Northop is also home to one of the oldest and most uncommon breeds in the country; Bagot Goats, currently classified as ‘vulnerable’ by the Rare Breeds Survival Trust.
“The rare Bagot Goats will be next, so we have to be here.”
She added: “And it’s not only farm animals, we have just discovered the Clownfish have been looking after a batch of eggs laid in the tank this week, which could hatch very soon.
“It all sounds idyllic but can be quite stressful because they have to guard them from other fish that could harm or eat them, so we have everything crossed that doesn’t happen and they have been busy aerating the eggs, keeping them clean and oxygenated.”
Gargoyle Geckos are also due to hatch in the coming days, highlighting the baby boom taking place at Northop.

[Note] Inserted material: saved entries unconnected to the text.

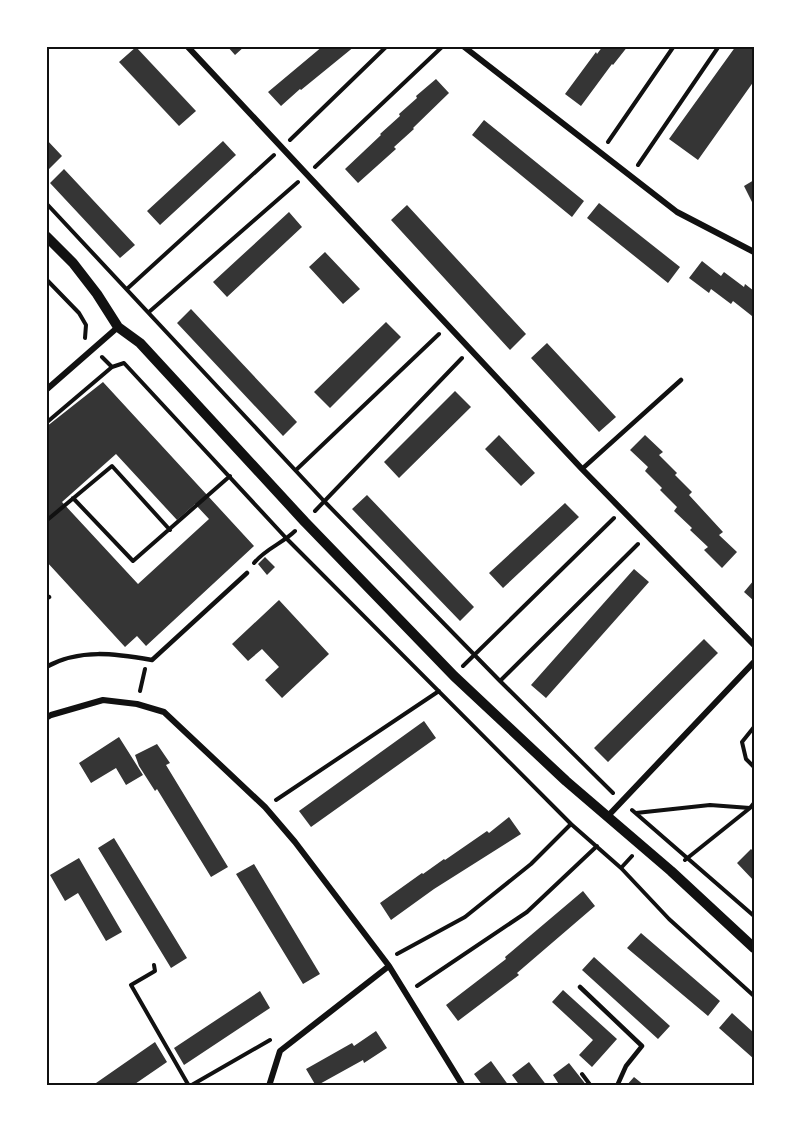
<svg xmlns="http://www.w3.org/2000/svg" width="801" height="1132" font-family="'Exo 2',sans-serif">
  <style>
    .building { fill: #353535; fill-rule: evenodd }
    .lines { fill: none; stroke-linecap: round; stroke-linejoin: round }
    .path { stroke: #111; stroke-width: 4 }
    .service { stroke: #111; stroke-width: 4.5 }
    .minor { stroke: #111; stroke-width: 6 }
    .tertiary { stroke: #111; stroke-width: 10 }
    .neatline { fill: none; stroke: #111; stroke-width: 2 }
  </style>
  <rect width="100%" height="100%" fill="#fff"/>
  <!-- building -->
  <path class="building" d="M227,46H245L235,55Z
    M323,46H355L301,90L300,89L281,106L268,92Z
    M603,46H628L613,65L612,64L581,106L565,94L596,52L597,54Z
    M736,46H754V81L698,160L669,139Z
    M136,47L196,111L179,126L119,62Z
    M436,79L449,93L413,128L414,129L394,147L396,149L358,183L345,169L381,135L380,134L400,116L399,114L417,98L416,96Z
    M484,120L584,201L572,217L472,135Z
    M46,139L62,156L48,170L46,168Z
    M223,141L236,155L160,225L147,211Z
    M64,169L135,245L120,258L50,183Z
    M754,180V206L744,186Z
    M599,203L680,267L668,283L587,218Z
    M407,205L526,334L510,350L391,220Z
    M289,212L302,227L227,297L213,282Z
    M325,252L360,289L343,304L309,267Z
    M702,261L721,276L724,272L744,287L745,284L754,291V313L752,316L733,301L731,304L711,289L709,293L689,278Z
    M191,309L297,422L283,436L177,323Z
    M386,322L401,337L330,408L314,392Z
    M547,343L616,417L599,432L531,358Z
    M103,382L254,546L146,646L137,636L125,647L46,561V427ZM116,454L177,520L195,504L209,519L138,584L62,502Z
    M455,391L471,407L399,478L384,462Z
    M499,435L535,473L521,486L485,449Z
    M645,435L663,452L659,455L677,473L675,475L692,492L689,495L723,532L719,535L737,552L722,568L704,550L708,547L690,530L692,528L674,511L677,507L660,490L662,488L645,471L648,467L630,450Z
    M367,495L474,607L460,621L352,509Z
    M565,503L579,517L503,588L489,573Z
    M265,557L275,567L267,575L258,564Z
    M634,569L649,582L546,698L531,685Z
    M754,580V601L744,592Z
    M279,600L329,654L282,698L265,680L279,667L262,649L248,661L232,644Z
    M704,639L718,653L608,762L594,748Z
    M424,721L436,738L311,827L299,811Z
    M119,737L143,775L126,785L116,768L91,783L79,763Z
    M157,744L170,763L166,765L228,867L211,877L157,789L155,791L139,766L135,755Z
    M509,817L521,834L434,889L391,920L380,903L422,873L423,874L444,859L445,860L487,831L489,833Z
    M114,838L187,958L171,968L98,848Z
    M751,849L754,852V881L737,863Z
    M79,858L122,932L106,941L78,893L65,901L50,875Z
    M254,864L320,974L303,984L236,874Z
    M583,891L595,906L517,973L519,975L458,1021L446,1005L506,959L505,957Z
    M641,933L720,1001L708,1016L627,948Z
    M594,957L670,1026L658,1039L582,970Z
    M563,990L617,1039L592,1067L579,1055L593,1040L552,1002Z
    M260,991L270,1008L184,1065L174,1048Z
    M732,1013L754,1033V1059L719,1028Z
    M376,1031L387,1048L364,1063L363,1060L316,1086L306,1069L352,1043L354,1046Z
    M155,1042L167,1062L132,1086H98L96,1083Z
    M491,1061L509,1086H483L474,1074Z
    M529,1062L547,1086H520L512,1075Z
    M569,1063L587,1086H560L553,1075Z
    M634,1077L645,1086H626Z"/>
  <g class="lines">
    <!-- path -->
    <path class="path" d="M290,140L387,46
      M608,142L674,46
      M638,165L719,46
      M315,167L443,46
      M46,203L324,501L500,681L613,793
      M46,279L79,313L86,325L85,338
      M128,288L274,155
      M149,312L298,182
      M102,357L112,367
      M46,423L112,367L124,363L287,539L571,824L621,868L632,856
      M296,470L439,334
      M73,498L133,561L230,476
      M315,511L462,358
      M46,521L112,466L170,530
      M254,563C265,549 283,543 295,531
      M463,666L614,518
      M500,681L638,544
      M140,691L145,669
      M754,727L742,742L746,759L754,767
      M276,800L439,691
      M632,810L754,916
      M636,813L710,805L750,808L754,803
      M685,860L750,808
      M621,868L669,919L754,996
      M397,954L465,917L531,864L571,824
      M154,965L155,971L131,985L189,1086
      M417,986L527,912L597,846
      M582,1074L591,1086
      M190,1086L270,1040"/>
    <!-- service -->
    <path class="service" d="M582,469L681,380
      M46,599L49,597
      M46,667C80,648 116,654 152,660L247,573
      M580,987L642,1046L626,1066L617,1086"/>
    <!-- minor -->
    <path class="minor" d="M187,46L582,469L754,645
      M463,46L677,212L754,252
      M46,390L118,327
      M46,718L51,715L103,700L137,704L164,712L265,807L295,842L389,966L463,1086
      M607,817L754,662
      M269,1086L280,1051L389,966"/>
    <!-- tertiary -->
    <path class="tertiary" d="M46,236L73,263L97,294L118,327L140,343L305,522L454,676L566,781L671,871L754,948"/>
  </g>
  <!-- border -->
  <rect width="801" height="1132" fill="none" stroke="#ffffff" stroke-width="96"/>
  <rect x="48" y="48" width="705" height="1036" class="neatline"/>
</svg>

“It’s a tragic and unparalleled time for this country, and the whole world, but obviously the animals are oblivious to that,” said Wendy.
“It also means we can try and carry on as much as possible while of course staying a safe distance from each other and following the strict guidelines put in place.
“Hopefully in the near future we can share these incredible new arrivals with the students and public, but for now we will remain here and care for our amazing animals.”